Sunday, October 2, 2016

After the math test

All educators want their students to succeed.  They teach to the Common Core Standards, differentiate instruction so all students get what they need at their own levels, reflect on how the lesson went and decide how to move forward.  They give the students the test, and then either do the happy dance or fall into a deep depression.  Then the next day they move on to the next chapter of the math book, or whatever scope and sequence their district has decided to follow.

I like to add one more step to this merry go round.  I think that the day after the test is extremely important, maybe just as important as all the other steps a student, and teacher have to take to successful learn and retain the material necessary to grasp Common Core math problems.  This step is actually a bit hard on me.  Some nights when I'm working on this step I ask myself, "Why are you killing yourself for this job?"  But I really believe in this step, and if I didn't do, I would kind of feel like all the other hard work that I had put into that particular math standard would be pointless.

You ask what is this ridiculously tiring extra step?  Well, after the students take the test I take them all home and correct and grade them.  Then I record the grades in my grade book.   By this time I am tired and want to stop but I know I can't.  I must write a nice growth mindset message on every test, "I see you've practiced your multiplication facts!"  or "I think if you took extra time and used your notes you would see better results."  I then go through all their tests and make a spreadsheet that tells me how each student did on each question.  This way I can pull small groups throughout the upcoming week to reteach the concepts not yet grasped.

Now you are probably thinking, "Why does this have to be done all in one day?"  Well, I have read research by Dr. Marzano that proves a correlation between the time a student takes a test and the time he receives the results.  The closer the time frame, the more meaningful the test, and the more successful the student will be when taking the test and retaining the material.  The more time that passes, the less powerful the test and thus, the concepts taught by me.  I don't want my hard earned time used teaching the students to go to waste!  I want to get the most bang for my buck!  I want to give my students their tests back as soon as humanly possible!  And if that means that I work late one night so I can give the students back their tests the next morning, then that is what will happen.

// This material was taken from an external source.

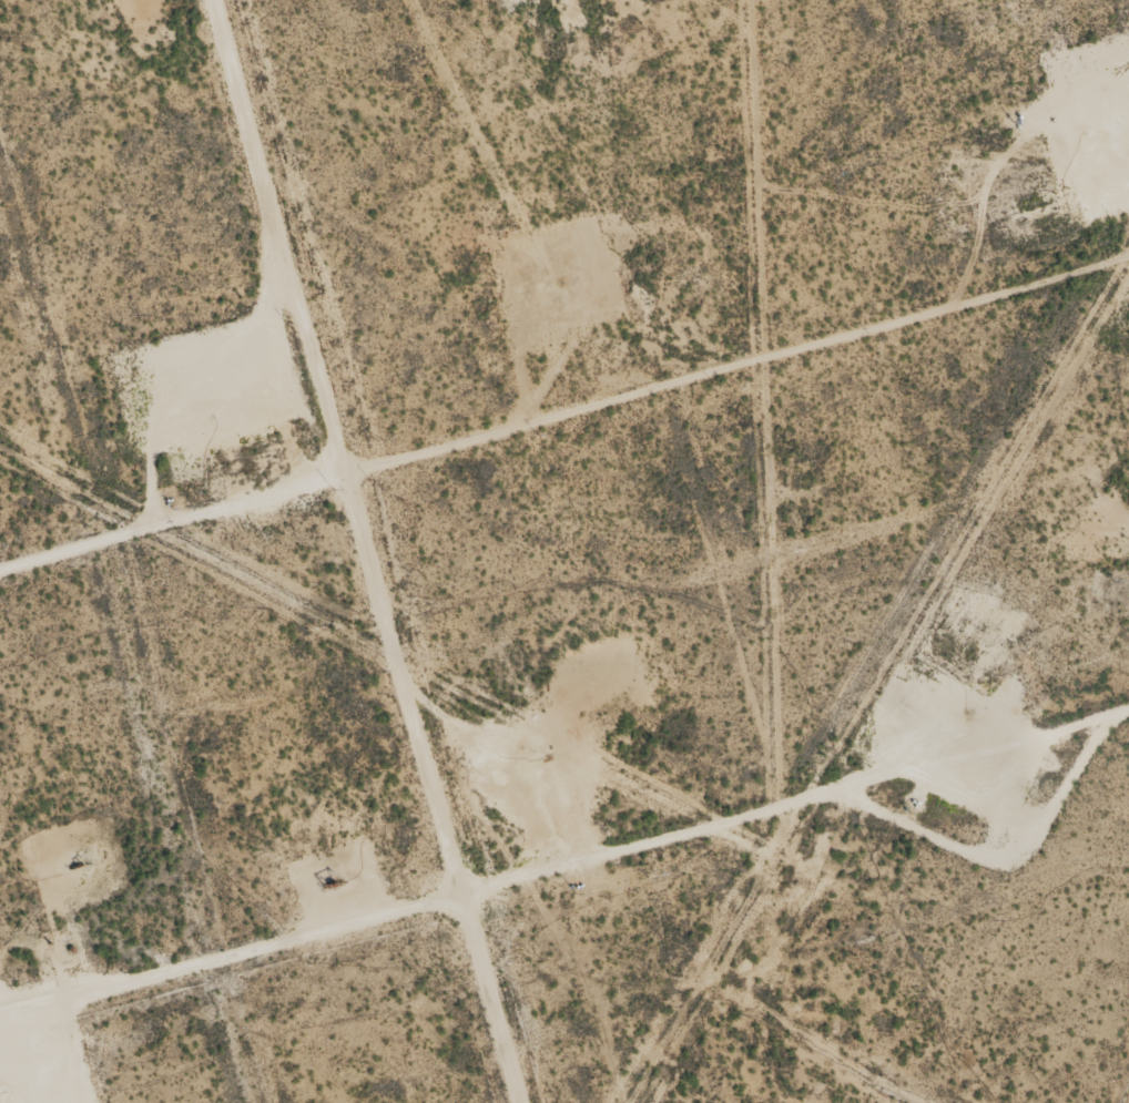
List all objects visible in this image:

So the next morning I give the students back their tests.  I have them write a refection on them in their interactive math journals.  They must write about something they did well, something they still need to learn, and something they question.   Then the next step I feel may be one of the most powerful steps.  I send the students out to mingle with their classmates.  Their assignment is either to explain something, or have something explained to them.  This is how it works.  They look for a peer that got the answer they got wrong, right.  Then that peer must explain how to do the problem.  If the student understands how to compete the problem after the explanation, they ask the student to sign their problem for them.  If they still don't understand, then they look for another tutor.  Both students win in this activity because the person being tutored, gets tutored, and the tutor gets practice explaining a problem, which is fantastic practice to help take him to the next level in their math capabilities.  Lastly, I tell the students to take their math tests home to be reviewed and signed by their parents.   Any home-school collaboration is a welcome addition to my math problem, and parent involvement is an extremely powerful tool in any subject.  Plus, there are fewer surprises at parent-teacher conference time.

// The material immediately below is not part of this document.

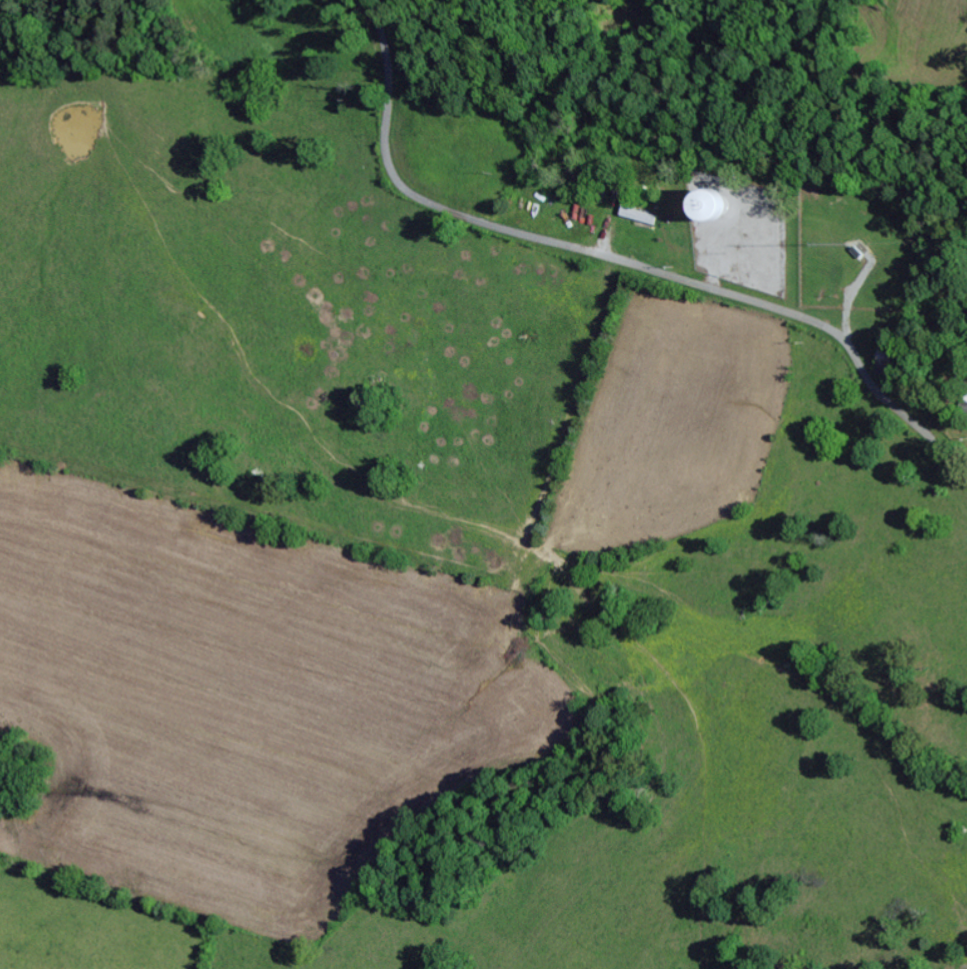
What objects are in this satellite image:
building: (635, 213)
road: (616, 261)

You may think I am a workaholic, and you are probably right.  But out of all the extra activities I do off the clock I feel most strongly about this one.  I do feel that if even one of these steps were taken out of my "after test day routine" that my students would be harmed a bit educationally.  I do believe that what we as teachers do after a test is just as important as what we do before the test.  And if we don't have the time to do all the steps, why even take the test?